Transcribe all the entries word for word, skipping the pictures.

Start of Source data

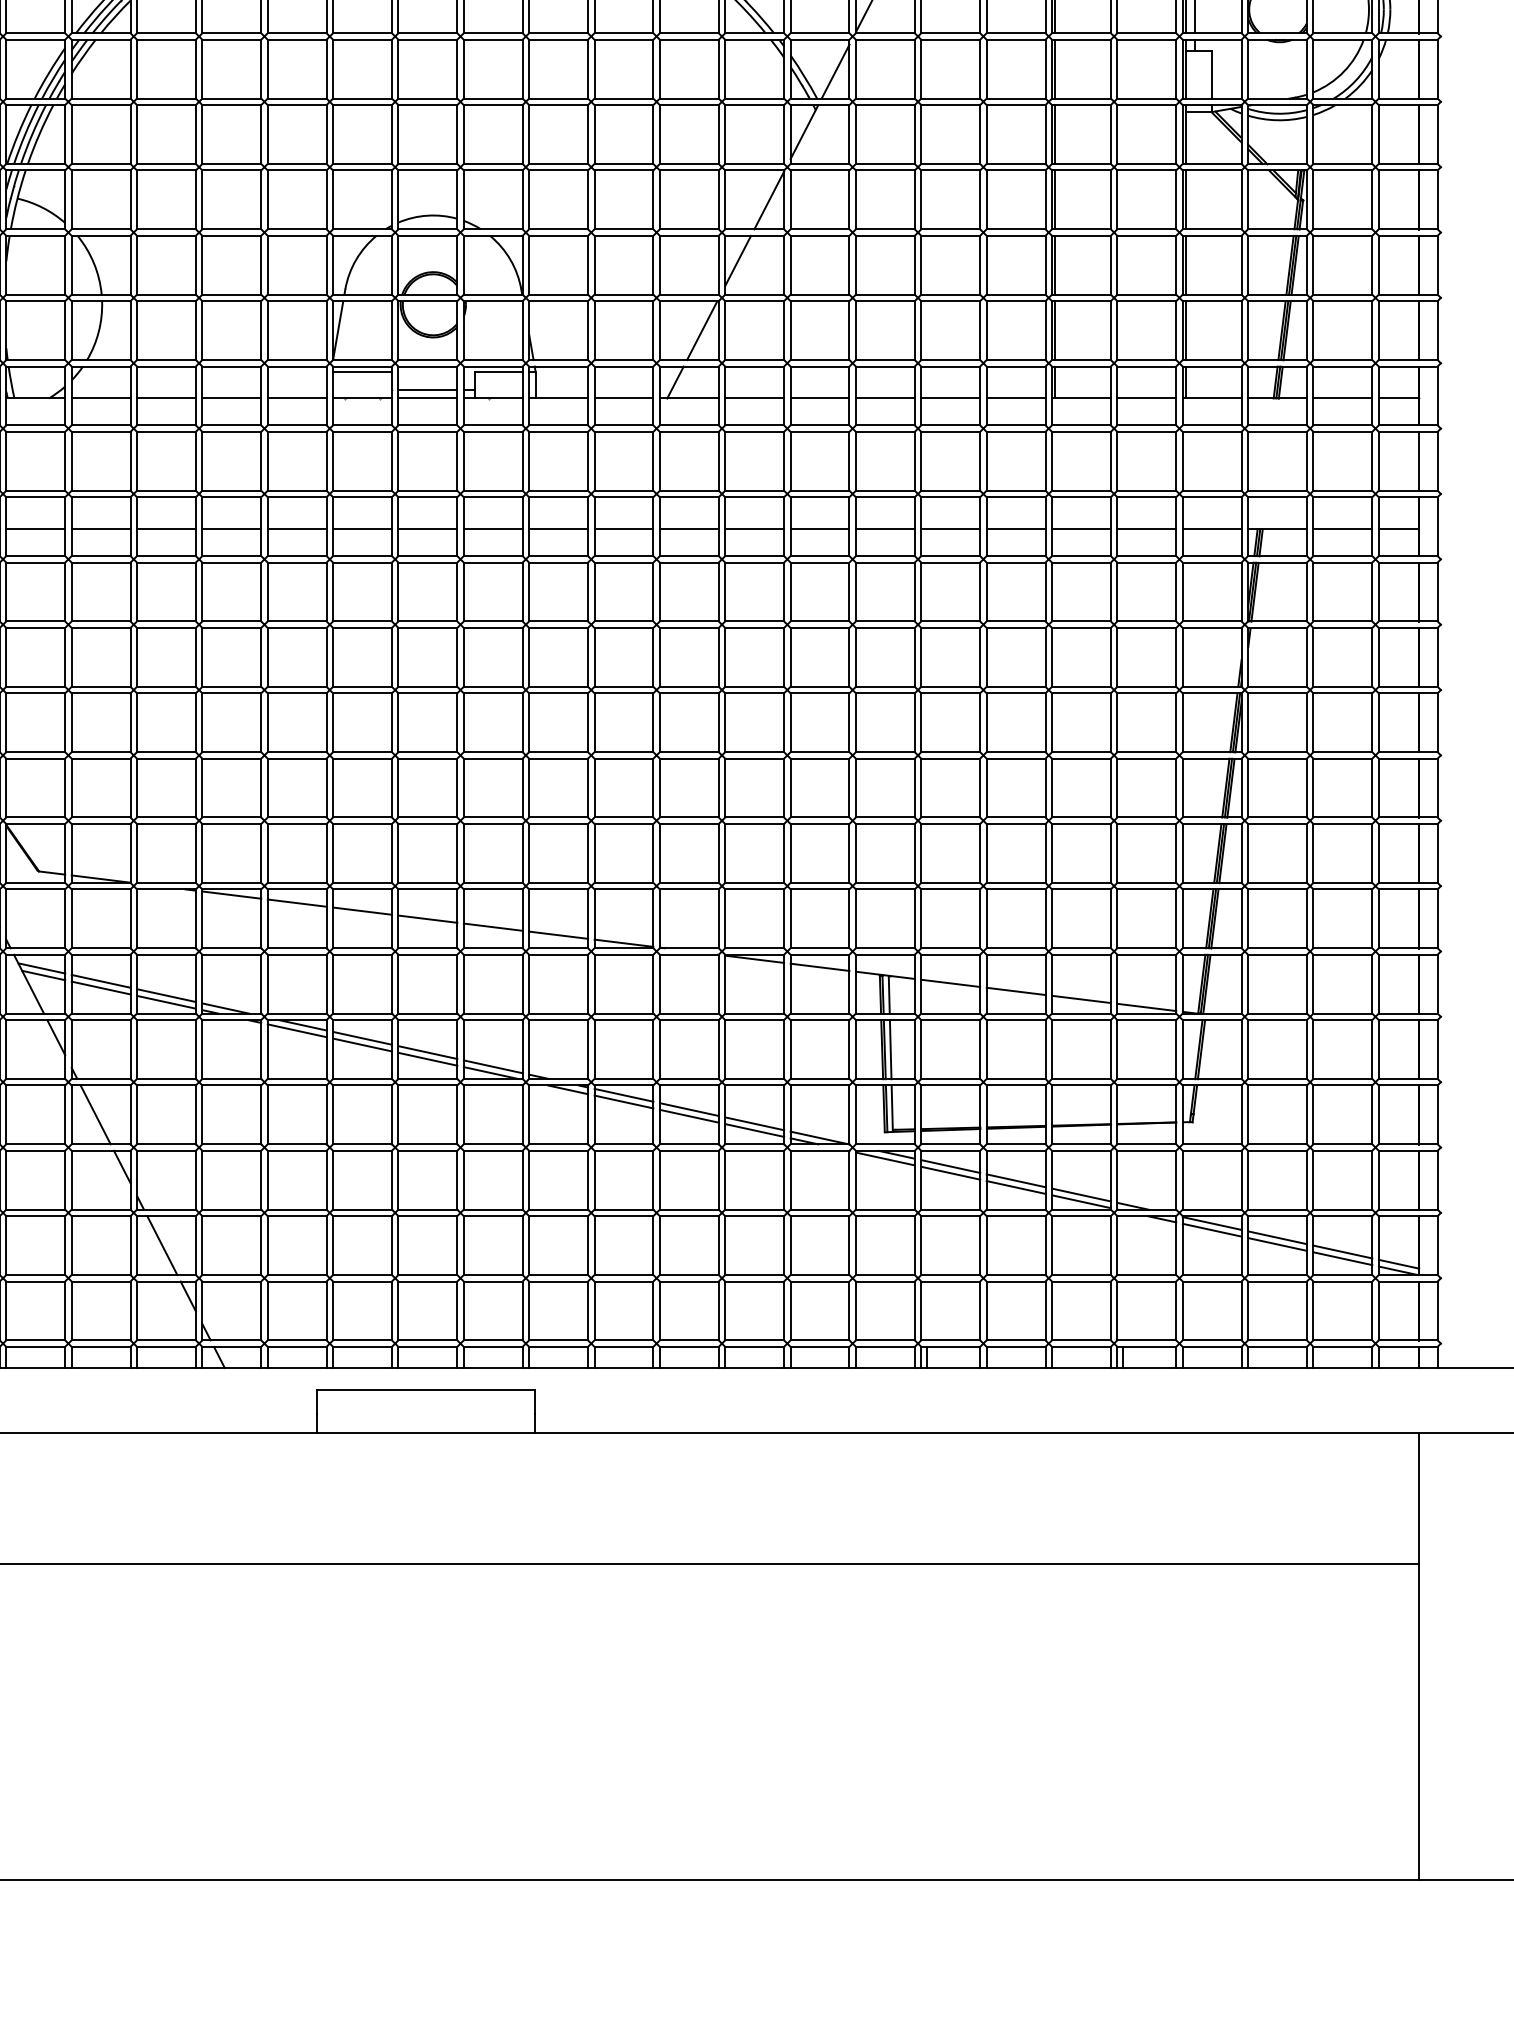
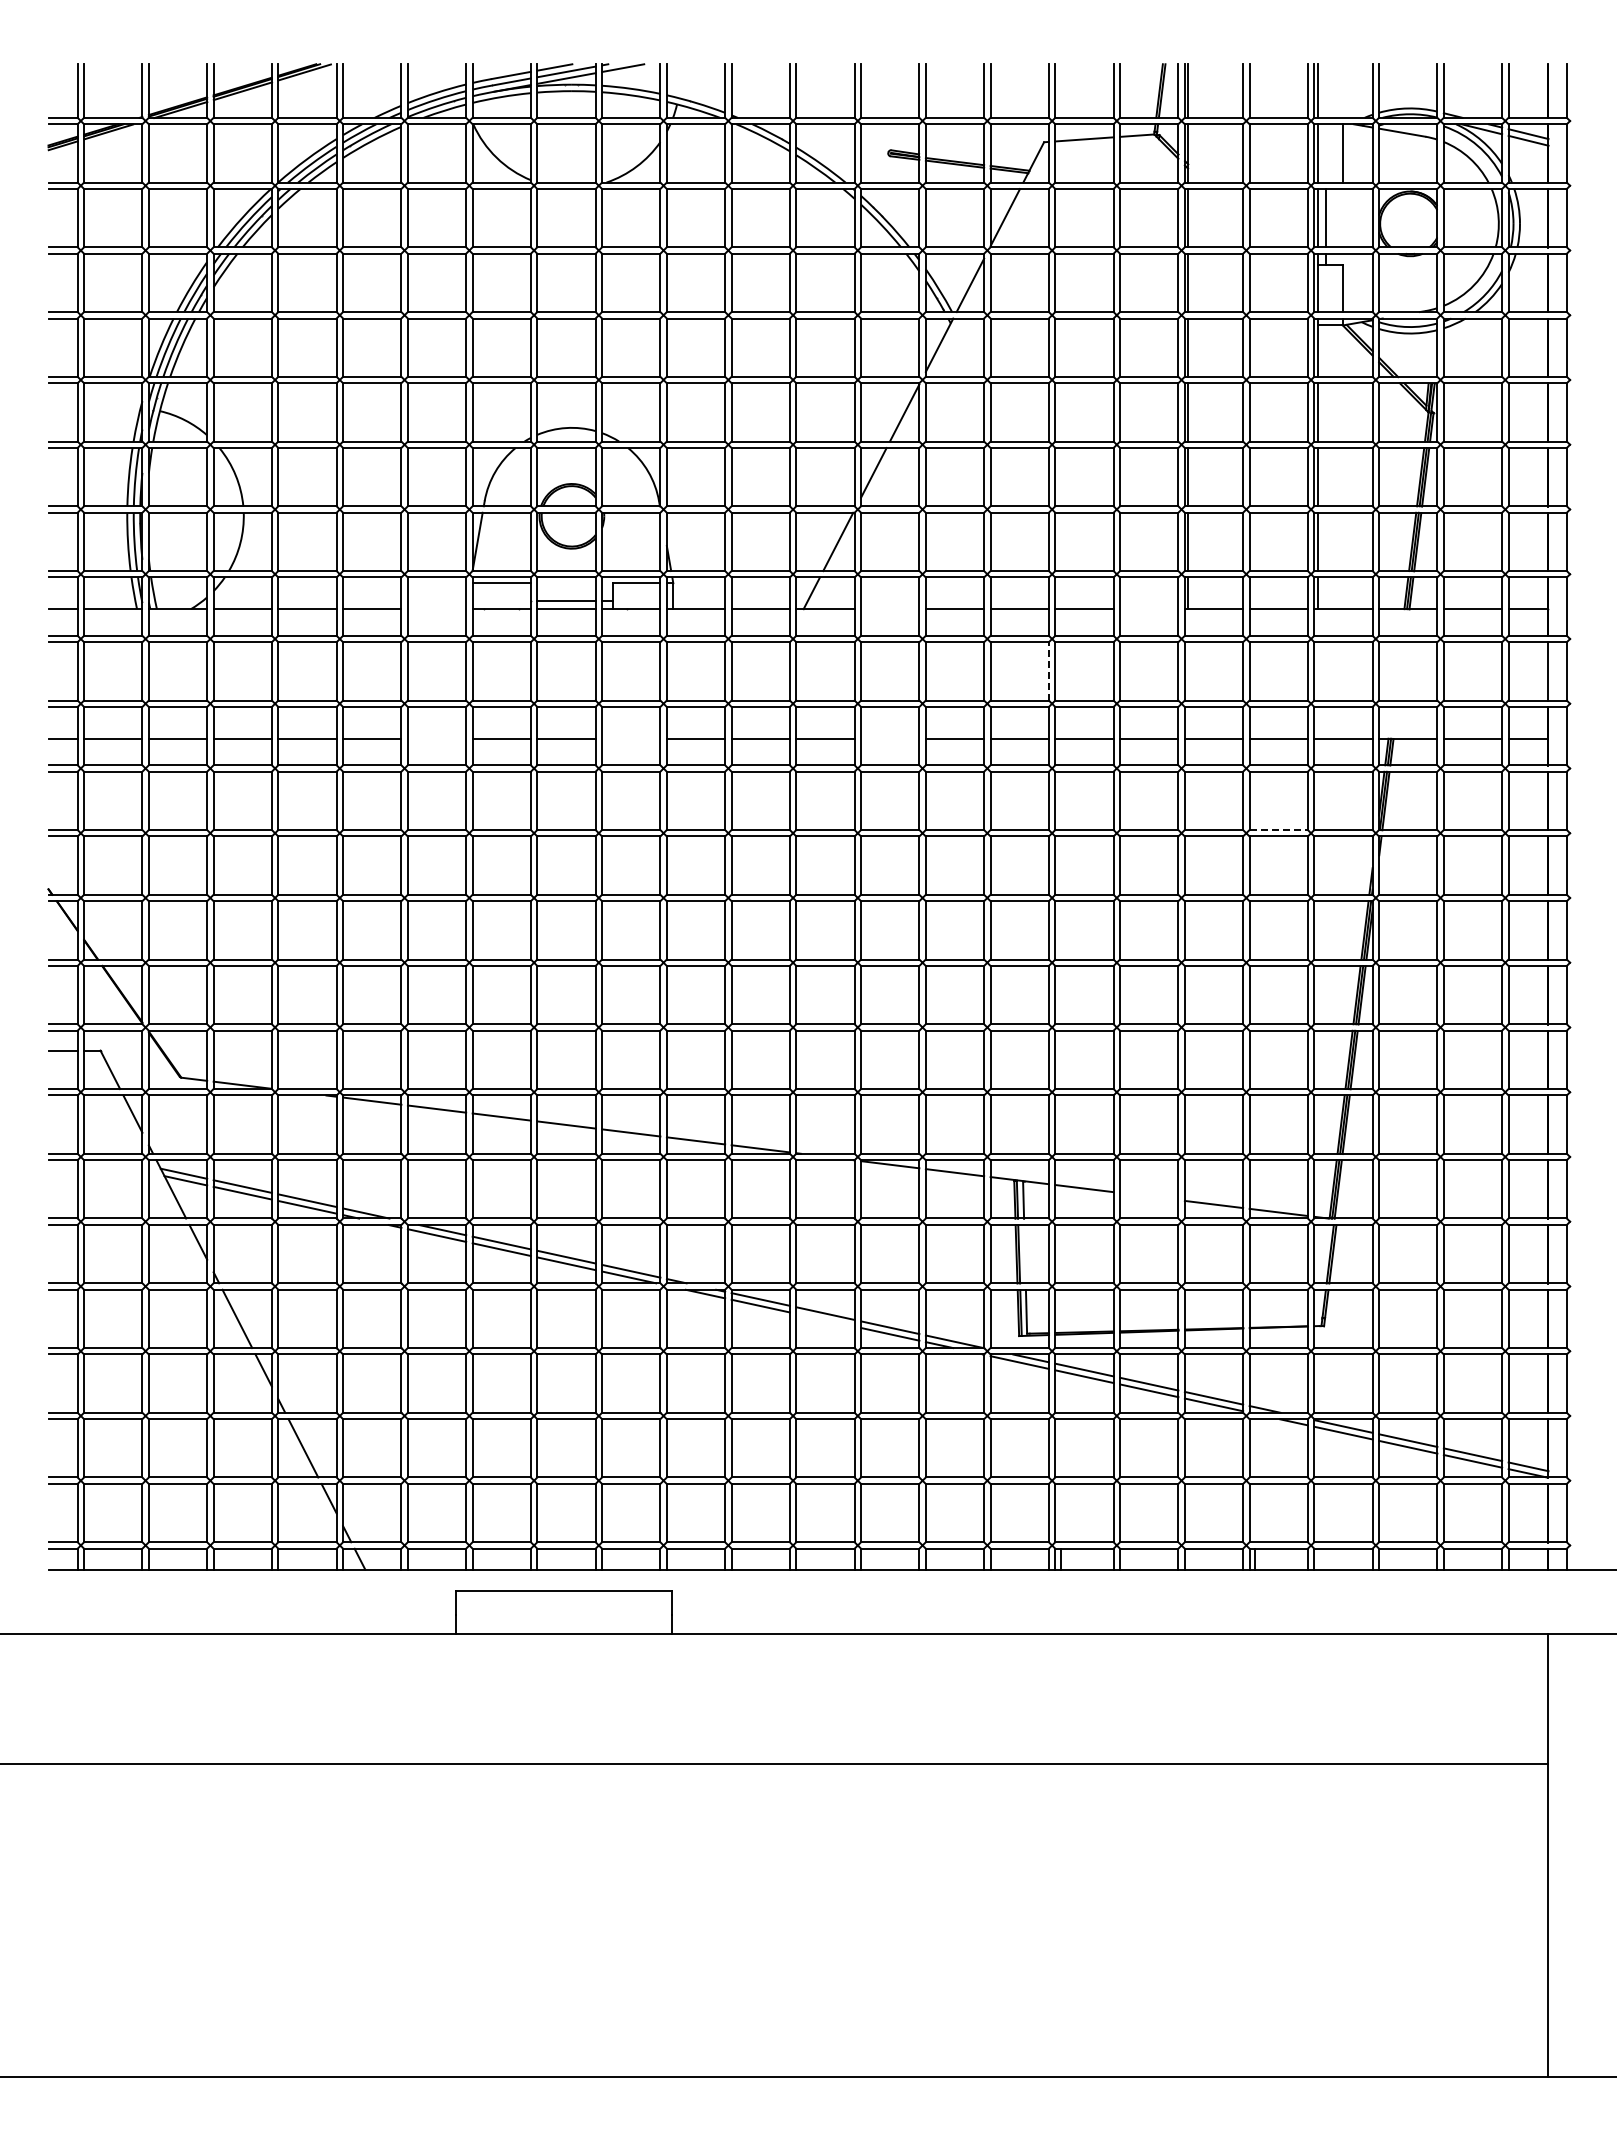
line: (296, 398) -> (436, 609), removed
line: (754, 398) -> (890, 609), removed
line: (1016, 398) -> (1149, 609), removed
line: (914, 460) -> (1048, 670), solid -> dashed
line: (296, 529) -> (436, 738), removed
line: (493, 529) -> (631, 738), removed
line: (754, 529) -> (890, 738), removed
line: (1147, 621) -> (1279, 830), solid -> dashed
line: (1016, 991) -> (1149, 1196), removed
line: (890, 1049) -> (1024, 1254), removed
line: (689, 1115) -> (825, 1319), removed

End of Source data

### Output below
line: (296, 398) -> (436, 609), removed
line: (754, 398) -> (890, 609), removed
line: (1016, 398) -> (1149, 609), removed
line: (914, 460) -> (1048, 670), solid -> dashed
line: (296, 529) -> (436, 738), removed
line: (493, 529) -> (631, 738), removed
line: (754, 529) -> (890, 738), removed
line: (1147, 621) -> (1279, 830), solid -> dashed
line: (1016, 991) -> (1149, 1196), removed
line: (890, 1049) -> (1024, 1254), removed
line: (689, 1115) -> (825, 1319), removed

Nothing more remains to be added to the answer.